- Tasks:
1. In the passage on bank limits, write out everything from "Note that your" down to "attractive to fraudsters.".
2. According to the passage on bank limits, what can you instruct your bank to reduce your credit card's cash withdrawal limit to if you never use the card to draw cash?
3. Give what follows the last sentence of the passage on bank limits.

Reducing your limits is generally easy. It can be more difficult to increase them, particularly when they relate to credit, because you should be subject to an affordability assessment in terms of the National Credit Act (see “What the NCA says about credit limits”, below).
Cash withdrawal limits
Most banks allow you to set your daily cash withdrawal limit. The maximum can be as high as R10 000, in the case of Standard Bank, for example.
If you don’t have reason to draw such large sums of money every day, it doesn’t make sense to have a high limit, and it exposes you to unnecessary risk. You can reduce (or increase) your daily cash withdrawal limit by making a phone call to your bank. Be sure to obtain a reference number.
Note that your daily cash withdrawal limit can apply to payments made via “cardless services” (Absa’s CashSend, First National Bank’s eWallet, Nedbank’s Send-iMali and Standard Bank’s Instant Money). Check with your bank.
These services enable you to send money to someone who does not have a bank account. The transaction is done on your online banking profile or via cellphone banking. The cash is sent via a voucher to the recipient’s cellphone number. With this payment mechanism, cash is obtained instantly, making it attractive to fraudsters.
Credit card limit
Two limits apply to your credit card. The actual limit – the amount of credit that the bank is willing to give you on your credit card – and the cash withdrawal limit, which is the amount of cash you can draw daily from your credit card, subject to a monthly maximum.
The cash withdrawal limit on your credit card is usually the same as the cash withdrawal limit that applies to your cheque account or transaction account.
A high daily cash withdrawal limit is dangerous, particularly when it’s the bank’s money, not yours, that you’re withdrawing.
If you never use your credit card to draw cash, you can instruct your bank to reduce the limit to zero.
Just because you qualify for a large credit facility doesn’t mean you should accept it. If you don’t need access to a large amount of credit, ask your bank to reduce the credit limit on your card. You can always apply for it to be increased at a later stage, if you need it.
A 70-year-old pensioner who is a customer of Standard Bank called Personal Finance this week to report how she fell for a phishing scam. She had only R600 in her transaction account, so the fraudsters raided her credit card up to the limit of R3 000 – an enormous loss for someone living on a limited fixed income.

Source records:

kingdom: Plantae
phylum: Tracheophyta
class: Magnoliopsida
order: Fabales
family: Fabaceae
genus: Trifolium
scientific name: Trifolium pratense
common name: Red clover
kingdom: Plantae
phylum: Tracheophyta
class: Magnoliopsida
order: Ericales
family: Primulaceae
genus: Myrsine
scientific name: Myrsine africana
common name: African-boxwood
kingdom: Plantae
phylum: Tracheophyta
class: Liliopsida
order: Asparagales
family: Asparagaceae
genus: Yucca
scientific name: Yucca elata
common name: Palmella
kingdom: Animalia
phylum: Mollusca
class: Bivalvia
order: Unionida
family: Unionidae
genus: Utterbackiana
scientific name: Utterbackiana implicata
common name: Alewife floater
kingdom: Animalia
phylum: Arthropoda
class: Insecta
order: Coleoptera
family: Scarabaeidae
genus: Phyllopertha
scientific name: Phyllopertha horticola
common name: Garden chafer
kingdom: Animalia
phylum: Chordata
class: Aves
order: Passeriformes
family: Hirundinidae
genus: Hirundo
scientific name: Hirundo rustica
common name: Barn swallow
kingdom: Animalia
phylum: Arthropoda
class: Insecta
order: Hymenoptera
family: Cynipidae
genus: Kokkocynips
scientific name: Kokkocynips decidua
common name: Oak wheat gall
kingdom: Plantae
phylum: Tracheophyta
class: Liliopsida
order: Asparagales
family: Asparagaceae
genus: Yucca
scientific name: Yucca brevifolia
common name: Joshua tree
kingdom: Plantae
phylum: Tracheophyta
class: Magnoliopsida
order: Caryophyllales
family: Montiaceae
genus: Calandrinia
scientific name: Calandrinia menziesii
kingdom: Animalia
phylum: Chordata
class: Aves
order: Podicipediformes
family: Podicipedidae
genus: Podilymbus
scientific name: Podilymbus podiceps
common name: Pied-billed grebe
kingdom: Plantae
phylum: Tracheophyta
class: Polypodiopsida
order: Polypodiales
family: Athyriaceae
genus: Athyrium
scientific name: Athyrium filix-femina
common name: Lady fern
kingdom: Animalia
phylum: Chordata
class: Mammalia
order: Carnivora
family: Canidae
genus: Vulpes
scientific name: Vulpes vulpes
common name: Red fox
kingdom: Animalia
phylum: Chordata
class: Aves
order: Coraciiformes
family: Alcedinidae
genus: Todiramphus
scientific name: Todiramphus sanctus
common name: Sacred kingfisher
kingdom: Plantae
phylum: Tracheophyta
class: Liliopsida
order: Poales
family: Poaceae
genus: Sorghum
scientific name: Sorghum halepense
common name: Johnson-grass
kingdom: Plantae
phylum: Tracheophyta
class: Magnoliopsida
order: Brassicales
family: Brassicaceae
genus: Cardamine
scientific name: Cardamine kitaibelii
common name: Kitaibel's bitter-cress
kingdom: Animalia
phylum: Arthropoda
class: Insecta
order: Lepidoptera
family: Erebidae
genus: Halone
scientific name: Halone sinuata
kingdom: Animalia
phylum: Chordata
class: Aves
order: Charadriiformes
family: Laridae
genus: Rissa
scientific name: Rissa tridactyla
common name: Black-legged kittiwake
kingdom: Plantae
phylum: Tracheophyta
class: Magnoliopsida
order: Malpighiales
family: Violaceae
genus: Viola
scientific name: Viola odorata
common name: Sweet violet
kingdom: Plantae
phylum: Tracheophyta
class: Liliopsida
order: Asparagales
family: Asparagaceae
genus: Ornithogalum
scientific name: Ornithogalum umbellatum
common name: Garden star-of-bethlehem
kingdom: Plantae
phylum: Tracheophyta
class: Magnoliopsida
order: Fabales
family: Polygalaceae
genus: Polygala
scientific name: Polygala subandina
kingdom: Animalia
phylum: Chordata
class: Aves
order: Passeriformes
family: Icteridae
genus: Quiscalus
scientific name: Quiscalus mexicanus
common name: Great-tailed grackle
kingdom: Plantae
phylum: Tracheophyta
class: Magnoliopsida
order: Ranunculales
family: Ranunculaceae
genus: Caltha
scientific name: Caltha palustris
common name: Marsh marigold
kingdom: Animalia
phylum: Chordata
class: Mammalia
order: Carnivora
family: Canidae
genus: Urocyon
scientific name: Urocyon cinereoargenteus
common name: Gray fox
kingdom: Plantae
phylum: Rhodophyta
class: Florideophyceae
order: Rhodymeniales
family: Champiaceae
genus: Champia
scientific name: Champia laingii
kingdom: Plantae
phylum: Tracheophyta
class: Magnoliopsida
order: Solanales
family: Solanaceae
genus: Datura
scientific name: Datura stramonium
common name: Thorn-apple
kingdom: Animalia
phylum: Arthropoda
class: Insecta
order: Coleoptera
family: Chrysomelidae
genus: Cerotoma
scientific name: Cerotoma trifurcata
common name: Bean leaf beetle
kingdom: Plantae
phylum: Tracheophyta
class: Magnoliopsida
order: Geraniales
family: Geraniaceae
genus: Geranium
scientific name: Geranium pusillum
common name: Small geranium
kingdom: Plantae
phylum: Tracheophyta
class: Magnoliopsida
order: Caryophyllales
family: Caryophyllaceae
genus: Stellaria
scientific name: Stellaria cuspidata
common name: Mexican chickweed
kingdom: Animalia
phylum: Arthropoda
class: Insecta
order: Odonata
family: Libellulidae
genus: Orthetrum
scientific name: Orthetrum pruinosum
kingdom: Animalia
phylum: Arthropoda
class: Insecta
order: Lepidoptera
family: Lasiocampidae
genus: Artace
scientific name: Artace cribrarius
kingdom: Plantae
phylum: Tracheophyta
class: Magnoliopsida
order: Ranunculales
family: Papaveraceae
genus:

- Outputs in order:
1.
Note that your daily cash withdrawal limit can apply to payments made via “cardless services” (Absa’s CashSend, First National Bank’s eWallet, Nedbank’s Send-iMali and Standard Bank’s Instant Money). Check with your bank.
These services enable you to send money to someone who does not have a bank account. The transaction is done on your online banking profile or via cellphone banking. The cash is sent via a voucher to the recipient’s cellphone number. With this payment mechanism, cash is obtained instantly, making it attractive to fraudsters.

2. Zero.

3.
You may qualify for a hefty overdraft – and consider it a nice-to-have – but if you don’t need it, reduce it to the bare minimum. Besides, an overdraft can be a debt trap for the ill-disciplined.
You may be able to apply online for an increase in your overdraft facility, but you can’t increase it; an increase would be subject to an affordability assessment.
The electronic account limit applies to the payment of beneficiaries and once-off payments (done on your internet banking profile) in any month. It does not apply to transfers between accounts or to debit orders on your account. It applies only to payments made by you in a month.
You can set this limit, but a very high limit exposes you to the risk of losing a large amount of money if a fraudster gains access to your internet banking profile.
Using your most recent three bank statements, work out how much money you typically spend in payments each month and set the limit accordingly.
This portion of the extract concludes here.